It's best to introduce solid foods when your baby's between 4 and 6 months, according to the American Academy of Pediatrics. In some cases, it's okay to begin a little later (some babies may not be developmentally ready until 7 months), but starting sooner is definitely not a good idea. Here's why:
It'll backfire. Babies are born with a reflex that makes them push their tongue forward when something touches it -- which means they can't use the tongue to move food from the front to the back of the mouth. If you try to push the food into your baby's mouth, he may start to gag, which certainly isn't going to make his first experience with solids a pleasant one. Between 4 and 6 months, this reflex disappears.
He may develop a food allergy. "The gut is much more permeable before four months, so whole proteins can be absorbed easily, which increases the risk of developing an allergy," says William Dietz, M.D., director of the division of nutrition and physical activity at the Centers for Disease Control and Prevention in Atlanta.

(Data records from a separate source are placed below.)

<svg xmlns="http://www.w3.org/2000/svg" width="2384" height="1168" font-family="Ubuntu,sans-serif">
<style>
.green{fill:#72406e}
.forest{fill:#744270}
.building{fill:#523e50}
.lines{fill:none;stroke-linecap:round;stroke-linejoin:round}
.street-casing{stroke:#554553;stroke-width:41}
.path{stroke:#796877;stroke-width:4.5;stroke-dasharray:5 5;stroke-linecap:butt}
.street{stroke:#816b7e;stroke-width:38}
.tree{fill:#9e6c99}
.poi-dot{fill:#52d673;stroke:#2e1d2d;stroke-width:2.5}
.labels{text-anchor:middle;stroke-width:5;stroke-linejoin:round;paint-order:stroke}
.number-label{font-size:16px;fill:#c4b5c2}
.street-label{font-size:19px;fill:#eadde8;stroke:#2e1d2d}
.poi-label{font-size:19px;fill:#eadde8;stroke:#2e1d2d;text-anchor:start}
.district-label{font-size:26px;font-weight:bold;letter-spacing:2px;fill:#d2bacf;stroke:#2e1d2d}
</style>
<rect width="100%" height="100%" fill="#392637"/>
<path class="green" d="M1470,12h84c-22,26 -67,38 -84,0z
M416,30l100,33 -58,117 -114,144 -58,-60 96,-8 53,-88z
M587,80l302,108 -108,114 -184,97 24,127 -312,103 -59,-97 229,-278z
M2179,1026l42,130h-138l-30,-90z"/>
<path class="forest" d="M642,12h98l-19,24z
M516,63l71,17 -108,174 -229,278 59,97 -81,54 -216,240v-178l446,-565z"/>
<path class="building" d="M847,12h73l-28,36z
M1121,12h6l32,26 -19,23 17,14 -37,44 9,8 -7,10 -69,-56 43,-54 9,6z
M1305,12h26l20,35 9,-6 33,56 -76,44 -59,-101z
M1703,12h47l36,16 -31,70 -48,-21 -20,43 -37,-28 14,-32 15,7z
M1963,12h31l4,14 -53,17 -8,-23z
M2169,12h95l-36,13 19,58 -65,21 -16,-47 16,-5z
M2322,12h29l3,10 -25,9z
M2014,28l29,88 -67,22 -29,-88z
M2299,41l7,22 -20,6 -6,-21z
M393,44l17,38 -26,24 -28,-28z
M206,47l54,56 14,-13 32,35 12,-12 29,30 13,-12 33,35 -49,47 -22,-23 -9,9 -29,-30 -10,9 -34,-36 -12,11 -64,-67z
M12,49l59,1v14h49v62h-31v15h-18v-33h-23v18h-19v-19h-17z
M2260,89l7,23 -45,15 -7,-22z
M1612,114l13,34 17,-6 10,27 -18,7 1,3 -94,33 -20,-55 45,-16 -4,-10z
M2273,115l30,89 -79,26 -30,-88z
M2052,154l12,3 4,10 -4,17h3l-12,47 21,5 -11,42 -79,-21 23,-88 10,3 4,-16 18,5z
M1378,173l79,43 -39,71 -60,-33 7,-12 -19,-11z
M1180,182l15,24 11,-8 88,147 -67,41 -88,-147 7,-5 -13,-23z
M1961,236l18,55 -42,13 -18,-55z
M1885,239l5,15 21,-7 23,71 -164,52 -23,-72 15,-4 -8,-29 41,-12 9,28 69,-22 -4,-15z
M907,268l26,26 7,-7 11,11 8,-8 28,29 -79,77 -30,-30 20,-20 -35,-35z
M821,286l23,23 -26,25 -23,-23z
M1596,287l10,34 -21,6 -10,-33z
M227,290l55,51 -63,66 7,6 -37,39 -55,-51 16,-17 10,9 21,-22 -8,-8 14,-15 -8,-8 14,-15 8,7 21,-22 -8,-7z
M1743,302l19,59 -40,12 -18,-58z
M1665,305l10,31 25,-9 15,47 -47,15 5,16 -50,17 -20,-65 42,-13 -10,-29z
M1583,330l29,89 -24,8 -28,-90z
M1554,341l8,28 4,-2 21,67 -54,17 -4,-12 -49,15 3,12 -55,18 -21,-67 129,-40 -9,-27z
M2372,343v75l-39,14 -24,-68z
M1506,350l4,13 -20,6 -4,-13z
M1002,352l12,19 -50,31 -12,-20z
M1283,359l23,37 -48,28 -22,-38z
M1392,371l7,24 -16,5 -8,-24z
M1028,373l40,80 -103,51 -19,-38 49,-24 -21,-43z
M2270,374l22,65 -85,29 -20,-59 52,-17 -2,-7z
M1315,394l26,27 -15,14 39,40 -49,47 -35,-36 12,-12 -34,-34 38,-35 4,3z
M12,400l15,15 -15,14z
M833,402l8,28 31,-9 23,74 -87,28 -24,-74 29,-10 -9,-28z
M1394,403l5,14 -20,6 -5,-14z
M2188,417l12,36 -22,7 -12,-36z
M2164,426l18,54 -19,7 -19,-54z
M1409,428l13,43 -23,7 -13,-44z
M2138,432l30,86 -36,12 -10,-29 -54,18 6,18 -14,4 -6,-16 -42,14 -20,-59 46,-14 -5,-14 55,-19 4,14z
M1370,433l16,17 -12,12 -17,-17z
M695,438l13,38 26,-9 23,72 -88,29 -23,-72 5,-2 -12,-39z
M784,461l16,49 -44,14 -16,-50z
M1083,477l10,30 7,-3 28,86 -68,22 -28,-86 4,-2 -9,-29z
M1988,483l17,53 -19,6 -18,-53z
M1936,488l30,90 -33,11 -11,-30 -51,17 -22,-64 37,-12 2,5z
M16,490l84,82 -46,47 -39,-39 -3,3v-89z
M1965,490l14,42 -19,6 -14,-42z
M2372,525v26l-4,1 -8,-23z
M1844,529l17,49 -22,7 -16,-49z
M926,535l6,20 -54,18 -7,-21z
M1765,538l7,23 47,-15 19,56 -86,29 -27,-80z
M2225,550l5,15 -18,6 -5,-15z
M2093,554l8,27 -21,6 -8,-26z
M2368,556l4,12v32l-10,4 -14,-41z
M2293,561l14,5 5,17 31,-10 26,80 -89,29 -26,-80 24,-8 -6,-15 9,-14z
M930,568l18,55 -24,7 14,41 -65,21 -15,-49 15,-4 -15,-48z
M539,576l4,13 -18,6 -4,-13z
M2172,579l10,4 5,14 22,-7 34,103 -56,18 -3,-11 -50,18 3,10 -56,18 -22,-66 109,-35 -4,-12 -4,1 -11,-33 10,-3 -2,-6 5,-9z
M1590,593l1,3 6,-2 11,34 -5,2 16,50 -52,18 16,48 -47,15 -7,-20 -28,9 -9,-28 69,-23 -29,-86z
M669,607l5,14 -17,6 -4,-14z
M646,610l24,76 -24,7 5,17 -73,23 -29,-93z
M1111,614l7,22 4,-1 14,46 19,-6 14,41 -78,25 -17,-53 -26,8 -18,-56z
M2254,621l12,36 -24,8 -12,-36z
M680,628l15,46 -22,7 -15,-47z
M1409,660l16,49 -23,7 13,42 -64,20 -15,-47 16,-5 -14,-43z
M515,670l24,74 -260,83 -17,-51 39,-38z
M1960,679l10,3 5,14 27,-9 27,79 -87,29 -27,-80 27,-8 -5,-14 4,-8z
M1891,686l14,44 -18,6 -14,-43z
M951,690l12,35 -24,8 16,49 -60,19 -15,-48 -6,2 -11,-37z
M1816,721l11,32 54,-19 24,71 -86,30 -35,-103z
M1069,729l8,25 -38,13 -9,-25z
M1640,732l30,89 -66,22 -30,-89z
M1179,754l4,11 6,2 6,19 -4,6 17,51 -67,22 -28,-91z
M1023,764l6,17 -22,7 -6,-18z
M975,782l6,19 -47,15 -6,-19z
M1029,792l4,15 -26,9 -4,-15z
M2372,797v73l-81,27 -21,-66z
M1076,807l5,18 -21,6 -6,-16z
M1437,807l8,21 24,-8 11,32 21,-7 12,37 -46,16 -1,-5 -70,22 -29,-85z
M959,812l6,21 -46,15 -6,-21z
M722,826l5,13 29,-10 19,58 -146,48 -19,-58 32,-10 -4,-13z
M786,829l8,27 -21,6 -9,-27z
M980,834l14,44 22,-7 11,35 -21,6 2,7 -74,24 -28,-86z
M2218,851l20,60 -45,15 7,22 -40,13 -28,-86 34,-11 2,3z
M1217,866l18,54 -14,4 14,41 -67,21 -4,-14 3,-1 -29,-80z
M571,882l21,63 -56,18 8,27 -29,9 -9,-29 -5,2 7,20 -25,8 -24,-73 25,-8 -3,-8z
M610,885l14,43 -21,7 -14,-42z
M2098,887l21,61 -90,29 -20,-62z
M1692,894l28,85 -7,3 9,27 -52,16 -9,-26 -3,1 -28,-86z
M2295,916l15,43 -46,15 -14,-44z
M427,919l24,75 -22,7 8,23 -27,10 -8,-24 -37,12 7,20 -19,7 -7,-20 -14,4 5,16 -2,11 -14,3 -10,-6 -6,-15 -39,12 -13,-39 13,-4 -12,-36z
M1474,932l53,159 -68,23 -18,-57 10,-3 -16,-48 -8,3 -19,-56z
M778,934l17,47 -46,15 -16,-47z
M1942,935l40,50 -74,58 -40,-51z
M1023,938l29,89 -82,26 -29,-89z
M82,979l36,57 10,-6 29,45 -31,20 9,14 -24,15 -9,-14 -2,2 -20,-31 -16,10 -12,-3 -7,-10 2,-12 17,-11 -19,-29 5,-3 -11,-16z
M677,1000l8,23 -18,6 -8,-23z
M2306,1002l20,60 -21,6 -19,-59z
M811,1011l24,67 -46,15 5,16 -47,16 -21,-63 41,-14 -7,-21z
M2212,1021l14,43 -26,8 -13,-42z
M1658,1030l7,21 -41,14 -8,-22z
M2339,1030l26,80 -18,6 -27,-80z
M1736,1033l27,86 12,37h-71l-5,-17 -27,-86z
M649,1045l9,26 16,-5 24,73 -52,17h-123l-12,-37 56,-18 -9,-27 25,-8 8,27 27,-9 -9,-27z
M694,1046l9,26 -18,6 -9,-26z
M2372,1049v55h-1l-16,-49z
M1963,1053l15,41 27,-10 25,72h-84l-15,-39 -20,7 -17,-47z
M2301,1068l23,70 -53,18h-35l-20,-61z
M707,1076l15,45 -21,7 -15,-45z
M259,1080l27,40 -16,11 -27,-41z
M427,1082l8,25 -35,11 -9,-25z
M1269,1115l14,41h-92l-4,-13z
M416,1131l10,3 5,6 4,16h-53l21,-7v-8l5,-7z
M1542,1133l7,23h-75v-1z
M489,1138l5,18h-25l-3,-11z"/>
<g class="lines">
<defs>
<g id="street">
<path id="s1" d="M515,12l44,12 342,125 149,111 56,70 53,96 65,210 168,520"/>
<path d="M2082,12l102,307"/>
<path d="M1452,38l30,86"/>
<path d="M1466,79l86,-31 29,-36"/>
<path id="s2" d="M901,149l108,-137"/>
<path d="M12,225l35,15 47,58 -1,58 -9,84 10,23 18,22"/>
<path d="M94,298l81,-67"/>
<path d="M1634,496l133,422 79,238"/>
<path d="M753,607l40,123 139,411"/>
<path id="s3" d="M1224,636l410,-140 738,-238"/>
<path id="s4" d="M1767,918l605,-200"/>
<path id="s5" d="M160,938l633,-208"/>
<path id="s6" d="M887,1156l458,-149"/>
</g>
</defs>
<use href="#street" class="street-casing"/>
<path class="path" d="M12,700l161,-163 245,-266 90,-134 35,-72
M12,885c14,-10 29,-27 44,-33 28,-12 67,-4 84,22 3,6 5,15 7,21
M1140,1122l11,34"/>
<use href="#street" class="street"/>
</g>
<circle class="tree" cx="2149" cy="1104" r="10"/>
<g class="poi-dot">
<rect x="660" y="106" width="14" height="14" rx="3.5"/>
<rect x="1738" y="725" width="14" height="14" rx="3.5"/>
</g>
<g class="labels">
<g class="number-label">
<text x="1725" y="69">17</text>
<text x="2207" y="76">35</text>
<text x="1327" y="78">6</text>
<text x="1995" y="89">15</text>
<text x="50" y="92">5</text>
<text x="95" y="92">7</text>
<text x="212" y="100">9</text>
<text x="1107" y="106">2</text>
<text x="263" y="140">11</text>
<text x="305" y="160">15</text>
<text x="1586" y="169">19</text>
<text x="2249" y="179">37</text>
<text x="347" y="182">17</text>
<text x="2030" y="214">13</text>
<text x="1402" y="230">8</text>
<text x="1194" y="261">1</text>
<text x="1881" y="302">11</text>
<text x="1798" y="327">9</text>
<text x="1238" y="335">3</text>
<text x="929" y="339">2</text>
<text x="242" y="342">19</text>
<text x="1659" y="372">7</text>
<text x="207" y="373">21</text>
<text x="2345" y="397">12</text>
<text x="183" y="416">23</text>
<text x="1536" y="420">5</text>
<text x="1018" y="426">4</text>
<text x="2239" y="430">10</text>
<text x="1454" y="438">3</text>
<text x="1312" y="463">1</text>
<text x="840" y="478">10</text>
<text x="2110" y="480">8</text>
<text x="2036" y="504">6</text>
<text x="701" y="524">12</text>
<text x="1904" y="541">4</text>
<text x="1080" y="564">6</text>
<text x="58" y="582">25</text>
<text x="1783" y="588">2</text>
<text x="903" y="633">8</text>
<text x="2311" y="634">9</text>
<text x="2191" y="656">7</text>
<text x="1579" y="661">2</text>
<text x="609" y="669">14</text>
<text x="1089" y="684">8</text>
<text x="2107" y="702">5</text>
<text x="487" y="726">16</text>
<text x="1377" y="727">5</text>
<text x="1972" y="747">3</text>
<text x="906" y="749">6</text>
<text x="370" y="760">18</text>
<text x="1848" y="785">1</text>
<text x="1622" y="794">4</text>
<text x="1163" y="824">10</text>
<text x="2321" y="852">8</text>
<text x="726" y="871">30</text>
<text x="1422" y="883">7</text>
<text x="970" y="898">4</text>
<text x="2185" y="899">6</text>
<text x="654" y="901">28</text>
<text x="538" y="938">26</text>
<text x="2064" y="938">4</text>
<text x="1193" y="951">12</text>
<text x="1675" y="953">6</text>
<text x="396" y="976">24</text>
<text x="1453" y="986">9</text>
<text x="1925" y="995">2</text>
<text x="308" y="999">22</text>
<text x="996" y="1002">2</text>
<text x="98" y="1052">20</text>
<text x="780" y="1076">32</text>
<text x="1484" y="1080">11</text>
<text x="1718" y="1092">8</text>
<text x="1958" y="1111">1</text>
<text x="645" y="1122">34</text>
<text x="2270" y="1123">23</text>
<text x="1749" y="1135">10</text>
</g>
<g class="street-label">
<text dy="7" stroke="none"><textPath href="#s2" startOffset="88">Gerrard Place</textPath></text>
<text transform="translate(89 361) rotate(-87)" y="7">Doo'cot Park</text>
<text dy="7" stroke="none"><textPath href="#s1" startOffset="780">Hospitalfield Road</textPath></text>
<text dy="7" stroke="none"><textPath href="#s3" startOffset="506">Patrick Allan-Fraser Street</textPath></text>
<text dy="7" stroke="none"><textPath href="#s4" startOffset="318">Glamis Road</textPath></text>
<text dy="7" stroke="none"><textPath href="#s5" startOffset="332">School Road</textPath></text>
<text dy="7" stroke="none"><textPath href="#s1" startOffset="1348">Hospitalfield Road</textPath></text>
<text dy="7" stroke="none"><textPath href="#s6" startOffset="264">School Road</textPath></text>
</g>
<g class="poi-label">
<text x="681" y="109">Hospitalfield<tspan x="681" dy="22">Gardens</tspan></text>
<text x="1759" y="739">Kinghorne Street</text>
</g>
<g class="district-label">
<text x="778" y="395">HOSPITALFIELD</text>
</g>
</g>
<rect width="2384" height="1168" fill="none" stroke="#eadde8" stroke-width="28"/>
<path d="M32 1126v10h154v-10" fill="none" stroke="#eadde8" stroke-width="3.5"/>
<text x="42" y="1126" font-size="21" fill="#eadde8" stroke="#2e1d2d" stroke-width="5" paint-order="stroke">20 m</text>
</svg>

He doesn't need it. Up until about 6 months, breastmilk or formula provides all the nutrition he requires. After that, he'll start to need certain nutrients from solid foods. He also should get additional calories -- how many varies from baby to baby. On average, by the time he's 1, he may take in about 400 extra calories from solids; 600 by age 2.
He could acquire long-term health problems. In one study, infants fed cereal before 3 months old had a higher risk of developing celiac disease (a serious intolerance of wheat protein) than those who were fed cereal between 4 and 6 months. Studies also suggest that babies given cereal before 3 months (and, possibly, after 7 months for the first time (are at greater risk for diabetes).